Só por essas três palavras é possível imaginar a minha cara sem reação nos
segundos após a surpresa. Simplesmente tudo o que havia planejado
minuciosamente acabara de ir pelo ralo. Nem mesmo uma resposta "automática"
para eventuais deslizes eu tinha para disfarçar o silêncio que se formou – se
tinha, estava em qualquer lugar que não a minha memória. Tentei ver se queria
beber outra coisa, mas ela recusou educadamente e insistiu que tinha que ir. E
foi!
Até hoje me espanto com a completa
transformação da noite a partir do whisky. Depois da despedida, fechei a porta
de casa e continuei estático por ali. "Não é possível!", reclamei e me virei.

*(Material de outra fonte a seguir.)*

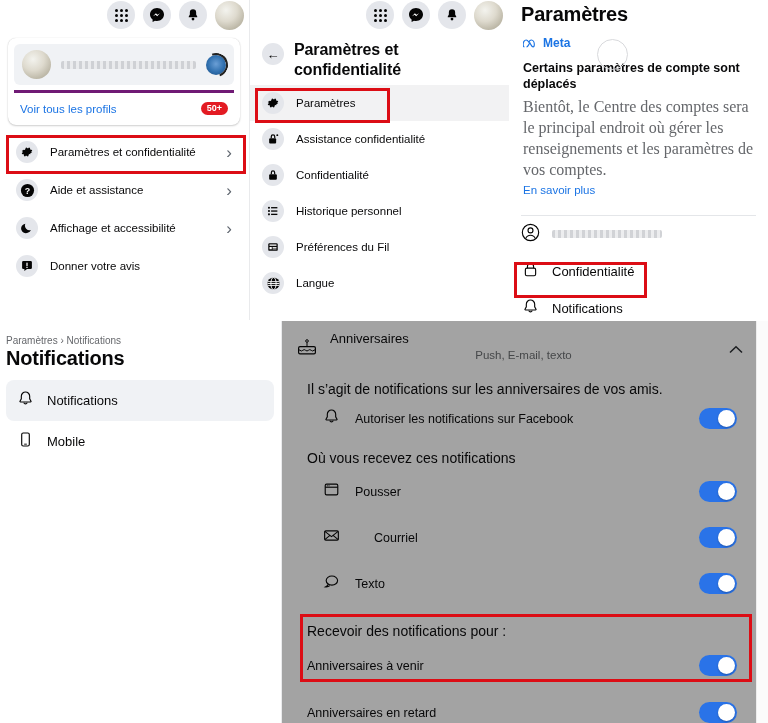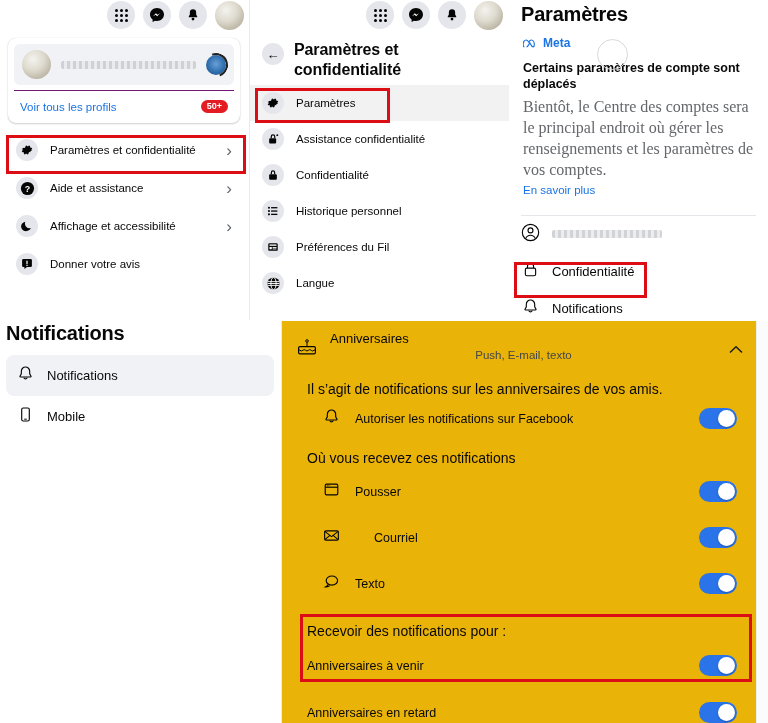--- a/index.html
+++ b/index.html
@@ -48,21 +48,21 @@
   #panelA .switchicon{
     width:20px;height:20px;border-radius:50%;flex:0 0 auto;
     background:radial-gradient(circle at 50% 45%, #6b9fd6 0%, #2f6fae 55%, #1a4a7d 100%);
     position:relative;
   }
   #panelA .switchicon::after{
     content:"";position:absolute;inset:-2px;border-radius:50%;
     border:2px solid #222;border-left-color:transparent;border-bottom-color:transparent;
     transform:rotate(25deg);
   }
-  #panelA .allprofiles{display:flex;align-items:center;justify-content:space-between;padding:9px 6px 6px 6px;border-top:1px solid #701a75;margin-top:5px;}
+  #panelA .allprofiles{display:flex;align-items:center;justify-content:space-between;padding:9px 6px 6px 6px;border-top:3px solid #701a75;margin-top:5px;}
   #panelA .allprofiles .lnk{color:#1b74e4;font-size:11.5px;}
   .badge50{
     background:#e31b23;color:#fff;font-size:9px;font-weight:bold;
     border-radius:9px;padding:2px 6px;line-height:1;
   }
   .menurow{display:flex;align-items:center;gap:12px;padding:8px 8px;border-radius:6px;}
   .menurow .lbl{font-size:11.5px;color:#080809;flex:1 1 auto;}
   .icobubble{
     width:22px;height:22px;border-radius:50%;background:#e4e6eb;
     display:flex;align-items:center;justify-content:center;flex:0 0 auto;
@@ -93,21 +93,21 @@
 
   
   #panelD{position:absolute;left:0;top:321px;width:280px;height:402px;background:#ffffff;}
   #panelD .crumb{font-size:10px;color:#65676b;padding:14px 0 0 6px;}
   #panelD h1{margin:0;padding:1px 0 10px 6px;font-size:20px;font-weight:bold;letter-spacing:-.2px;}
   #panelD .navrow{display:flex;align-items:center;gap:12px;padding:9px 10px;border-radius:8px;margin:0 6px;}
   #panelD .navrow.sel{background:#f0f2f5;}
   #panelD .navrow .lbl{font-size:13px;color:#080809;}
 
   
-  #panelE{position:absolute;left:281px;top:321px;width:487px;height:402px;background:#eab308;border-left:1px solid #e9eaec;}
+  #panelE{position:absolute;left:281px;top:321px;width:487px;height:402px;background:#a3a3a3;border-left:1px solid #e9eaec;}
   #panelE .inner{padding:10px 26px 0 14px;}
   #panelE .sechead{display:flex;align-items:flex-start;gap:12px;}
   #panelE .sechead .txt{flex:1 1 auto;}
   #panelE .sechead .t1{font-size:13px;color:#080809;line-height:1.25;}
   #panelE .sechead .t2{font-size:11.5px;color:#454749;line-height:1.3;margin-top:1px;}
   #panelE .caret{color:#222;font-size:14px;padding-top:10px;}
   #panelE .para{font-size:14px;color:#080809;margin:18px 0 0 11px;}
   #panelE .optrow{display:flex;align-items:center;gap:14px;margin:10px 0 0 26px;padding-right:6px;}
   #panelE .optrow .lbl{font-size:12.5px;color:#080809;flex:1 1 auto;}
   #panelE .plainrow{display:flex;align-items:center;margin:12px 0 0 11px;padding-right:6px;}
@@ -375,20 +375,21 @@
               <path d="M8.2 14.4a1.9 1.9 0 003.6 0" fill="none" stroke="#050505" stroke-width="1.2"></path>
             </svg>
         </span>
         <span class="lbl">Notifications</span>
       </div>
     </div>
   </div>
   <div class="redbox" style="left:514px;top:262px;width:133px;height:36px;"></div>
 
   <div id="panelD">
+    <div class="crumb">Paramètres › Notifications</div>
     <h1>Notifications</h1>
     <div>
       <div class="navrow sel">
         <span>
           <svg width="19" height="19" viewBox="0 0 20 20">
               <path d="M10 3.2a4.4 4.4 0 00-4.4 4.4v2.7l-1.4 2.6c-.2.4.1.8.5.8h10.6c.4 0 .7-.4.5-.8l-1.4-2.6V7.6A4.4 4.4 0 0010 3.2z" fill="none" stroke="#050505" stroke-width="1.2"></path>
               <path d="M8.2 14.4a1.9 1.9 0 003.6 0" fill="none" stroke="#050505" stroke-width="1.2"></path>
             </svg>
         </span>
         <span class="lbl">Notifications</span>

Sem tanto esforço, avistei meu copo cheio e intacto na mesa. Arrematar o
destilado serviu para fazer os meus pensamentos trabalhar. E também me mostrar
o quanto sou teimoso em querer planejar demais a vida. Isso é péssimo e
acontece a toda hora.
Estamos constantemente embarcando em
pressupostos e possibilidades que se concretizam antes mesmo de a realidade nos
mostrar se são mesmo viáveis. No fundo, coisas assim demonstram aquilo que de
mais humano há: o egoísmo. Esse é o sentimento genuíno do bicho homem. Seja por
boas ou más razões, buscamos tudo visando abastecer o próprio ego. Até mesmo
essa dualidade que rege a vida (bem/mal, positivo/negativo, deus/diabo...) não
passa de prova cabal do mundo que queremos construir de acordo com nossas
vontades. Se não for do meu jeito, não serve. Ou é isso, ou não é.
Sofrem menos aqueles que conseguem
canalizar suas atitudes para o polo positivo do egoísmo. As expectativas mantêm-se
baixas, a cegueira emocional não interfere (tanto), os tombos são quase
imperceptíveis e fica mais leve viver. Certamente, o whisky que bebia ali
seria apenas uma dose de deleite e não a do desgosto cozinhando meus miolos.